++++ Data records ++++
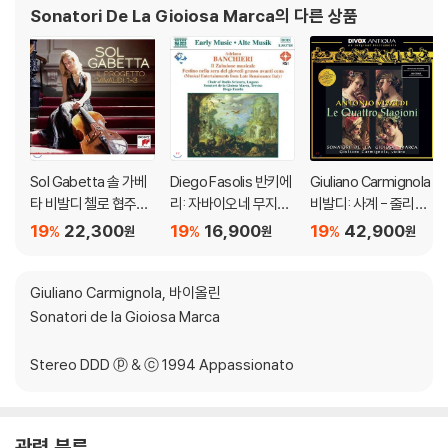
Sonatori De La Gioiosa Marca
의 다른 상품
Sol Gabetta 솔 가베
Diego Fasolis 반키에
Giuliano Carmignola
타 비발디 첼로 협주곡
리: 자바이오네 무지칼
비발디: 사계 - 줄리아
집 - 3CD 합본 (Il Prog
레 - 후기 르네상스의
노 카르미뇰라 (Vival
19
22,300
19
16,900
19
42,900
%
%
%
원
원
원
etto Vivaldi 1-3)
이탈리아 음악 (Early
d: The Four Season
Music - Banchieri: Il
s) [LP]
Zabaione Musicale)
Giuliano Carmignola, 바이올린
Sonatori de la Gioiosa Marca
Stereo DDD ⓟ & ⓒ 1994 Appassionato
관련 분류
++++
* **What you have to do**: Exact copy, no pictures: reproduce every record as it stands.

* **Reply to the exercise**:
Sonatori De La Gioiosa Marca
의 다른 상품
Sol Gabetta 솔 가베
Diego Fasolis 반키에
Giuliano Carmignola
타 비발디 첼로 협주곡
리: 자바이오네 무지칼
비발디: 사계 - 줄리아
집 - 3CD 합본 (Il Prog
레 - 후기 르네상스의
노 카르미뇰라 (Vival
19
22,300
19
16,900
19
42,900
%
%
%
원
원
원
etto Vivaldi 1-3)
이탈리아 음악 (Early
d: The Four Season
Music - Banchieri: Il
s) [LP]
Zabaione Musicale)
Giuliano Carmignola, 바이올린
Sonatori de la Gioiosa Marca
Stereo DDD ⓟ & ⓒ 1994 Appassionato
관련 분류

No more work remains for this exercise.